There is a lot of talk about the “crisis” in US public education, but it wasn’t until I stumbled across some figures that I began to take the talk more seriously. Despite having one of the highest per-pupil spends among developed nations, the US ranks in the bottom half of OECD countries in performance. More disturbing is the degree of disparity in results between white and non-white students (commonly referred to as the Achievement Gap), with black and Hispanic students lagging their white counterparts by at least two grade levels on math and reading test performance. For a country that prides itself on the ability of anyone willing to work hard to achieve “the American Dream”, the differences between ideals and realities have been hard to swallow and have resulted in a myriad of initiatives aimed at improving student achievement.

Among these are “charter schools”, public schools funded with government money that function with a greater degree of both flexibility and accountability. The theory was that if schools could be given more autonomy and were held accountable for their results, this would drive innovation that would eventually spread to the public system. Interestingly, the vast majority of charter schools serve low-income, minority students that were not being served well by the traditional public system.

While the results of studies comparing charter school performance with regular public schools have been mixed, some schools seem to consistently excel. The KIPP network (66 schools in 19 states), IDEA schools (a rapidly expanding network of schools in some of the poorest parts of Texas) and Green Dot schools (12 schools in urban Los Angeles) are among those that seem to find ways to ensure their students outperform those in even much wealthier districts. When one examines these successful networks of charter schools there is remarkable agreement around a clearly articulated set of principles that drive their success:

  • High expectations. All students are expected to achieve at high levels and go on to college, despite the disadvantages of their backgrounds.
  • More time. Days are extended to provide additional instructional time as needed.
  • Focus on results. Data guides strategies and support.
  • Choice and commitment. Parents and other stakeholders are engaged in the success of the school.
  • Power to lead. Teachers and leaders are given flexibility to act swiftly and decisively.
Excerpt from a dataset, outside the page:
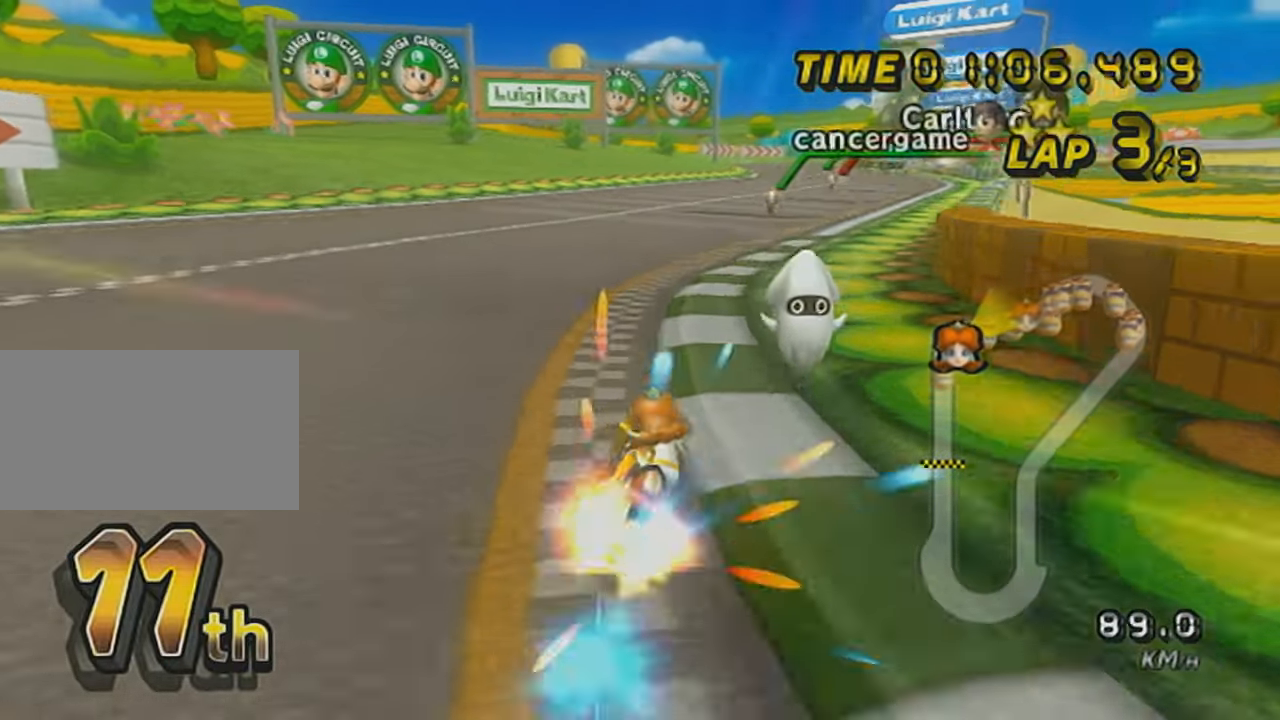
{"buttons": ["A"], "left_stick": "center", "events": [[67, "DPAD_UP", "up"], [167, "DPAD_UP", "down"], [217, "DPAD_UP", "up"], [350, "left_stick", "right"], [501, "left_stick", "center"]]}
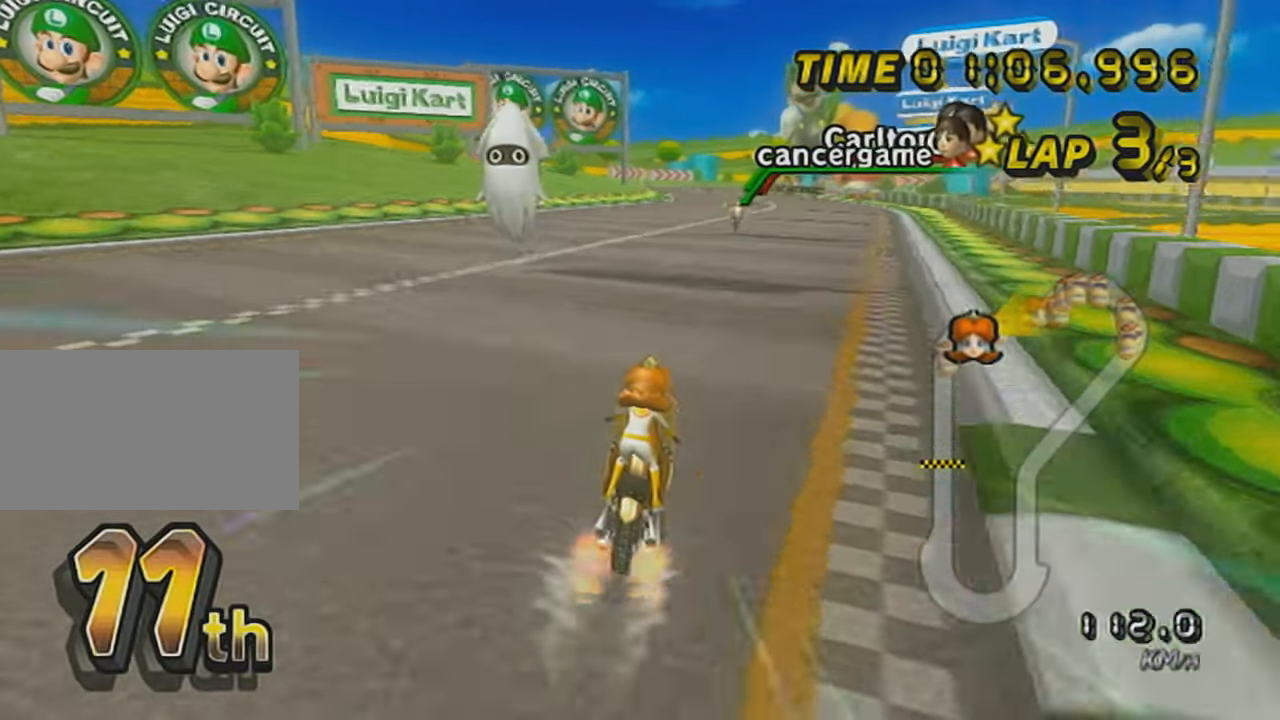
{"buttons": ["A", "DPAD_UP"], "left_stick": "center", "events": [[33, "DPAD_UP", "down"], [133, "DPAD_UP", "up"], [216, "DPAD_UP", "down"], [316, "DPAD_UP", "up"], [417, "DPAD_UP", "down"]]}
South Africa has many fine schools that offer all this and more, but it’s a worthwhile exercise for parents, policy-makers and educators to reflect on how their local schools match up against these five principles. Do our students know that success is expected of them and that their school will enable them to achieve this by providing them with the requisite time to learn? Are teachers, students and parents regularly informed of student progress so that appropriate action can be taken in a timely manner? Are parents and teachers engaged in the school’s success? Do they have the ability to remove their support if the school consistently fails to perform? Finally, to what extent do school leaders have the authority to make the critical decisions about resources that affect student learning?

These principles are not rocket science, but – as the US is experiencing – implementing them across a broad range of districts and schools is a challenging task. While the issues in South African education may be far more complexly tied to our history (with our achievement gap more akin to a chasm!), our schools should be encouraged to focus on a similar set of principles that enable all students to succeed, regardless of language, background, resource constraints or race.

This is the first of a two-part series examining US educational innovation as it applies to South Africa.